El Dios que me habla (IV): ¿y la justicia?

29 10 2009

Por Jairo del Agua*

Vengo defendiendo en este largo artículo que no existen castigos divinos, ni infiernos sin fin. Ha habido lectores -teólogos algunos- que me han recordado que Dios es infinitamente bueno, pero también infinitamente justo. Sí, yo también lo aprendí cuando era chico. Y recuerdo que mi imaginación infantil desarrolló la figura de un gran sheriff de cara afable pero bien pertrechado con unas magníficas pistolas de plata. Al que se salía de cauce ¡disparo certero! y… al hospital o al cementerio, según el pecado fuera venial o mortal. Era una imagen perfectamente acorde con el catecismo: “premiador de buenos y castigador de malos”.

Después he buscado sinceramente al Creador y se han difuminado sus cartucheras. Nada debía temer puesto que yo era un tipo ordenado y responsable. Sin embargo, me acercaba a Él con precaución y nunca, nunca me atreví a mirarle a la cara por si me encontraba con el “infinitamente justo” y “castigador de malos”. Hasta que el trato frecuente y la familiaridad me envalentonaron. Un día me atreví a mirarle a los ojos –“que tengo en mis entrañas dibujados”[1] y sólo vi: ¡Te quiero! Me eché a llorar como un niño y la tensión de mis prevenciones se diluyó en lágrimas. Parecida historia encontré en un libro de cuentos[2] que me hizo volver a llorar.

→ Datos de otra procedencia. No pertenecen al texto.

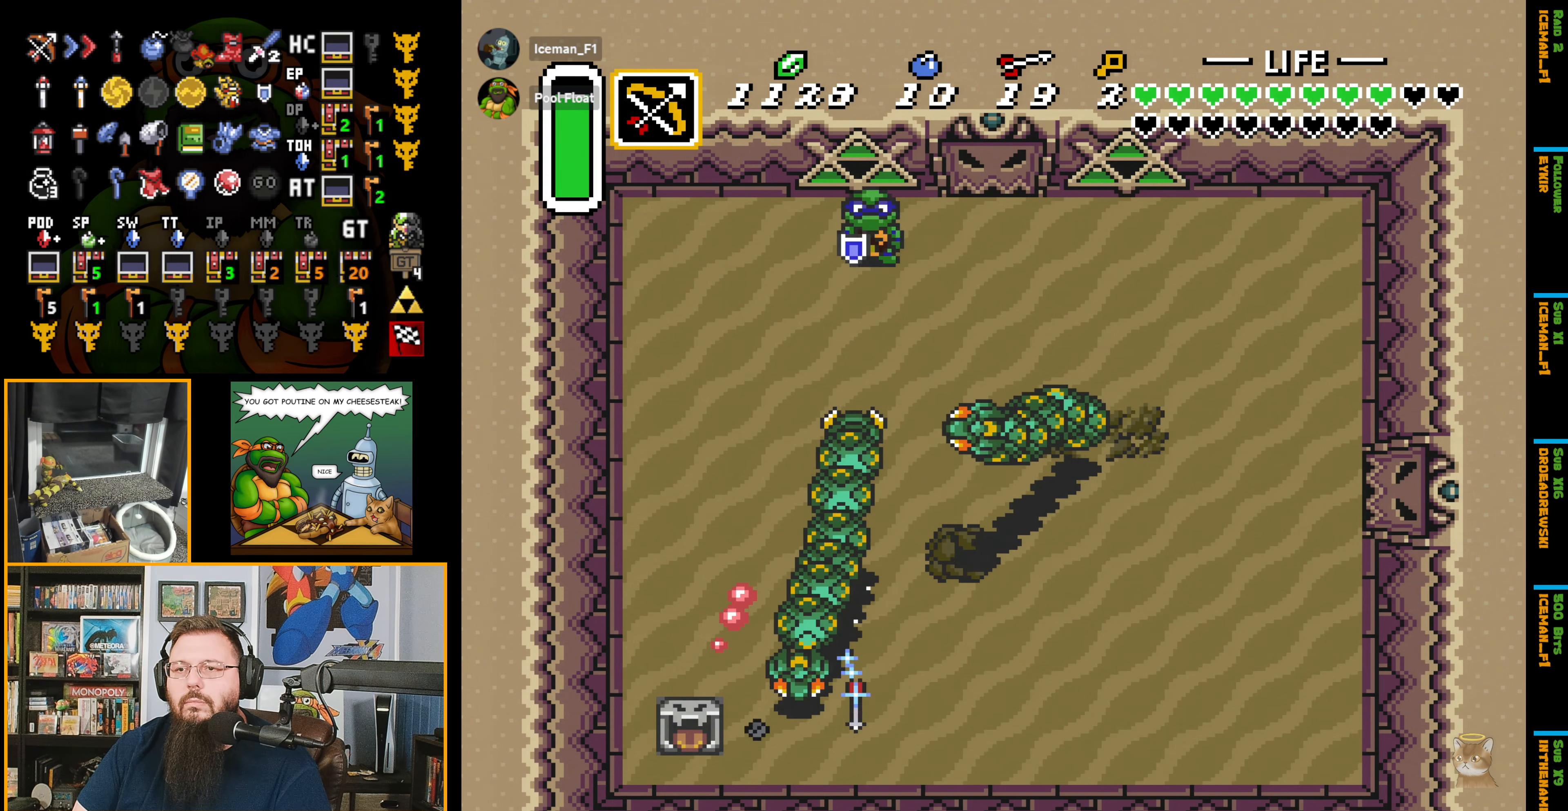
{"buttons": [], "events": [[183, "Y", "down"], [267, "DPAD_DOWN", "up"], [267, "Y", "up"], [333, "Y", "down"], [417, "Y", "up"]]}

Desde entonces no creo en la justicia de Dios. ¡Se le cayeron las cartucheras!

Además, a uno le gustan las lecturas provocativas y encuentra historias como éstas:

–   Una adúltera -no arrepentida y aterrada por la inminente pedrea- es sentenciada: “el que esté sin pecado que tire la primera piedra… tampoco yo te condeno, vete y no peques más” (Jn 8,7-11). ¿Qué clase de justicia es ésa? ¡Y encima desafiando la Ley!

–   Un estafador, pequeño y malencarado, escucha: “Hoy tengo que hospedarme en tu casa” (Lc 19,5). ¡Pero, hombre, si a este tipo había que cortarle las manos como mínimo! ¿Cómo se puede confraternizar con los injustos?

–   Un “hijo fiel” espera justicia y se encuentra con agasajos al “hermano sinvergüenza y rebelde” (Lc 15,11). ¿Dónde queda la justicia, la retribución del delito?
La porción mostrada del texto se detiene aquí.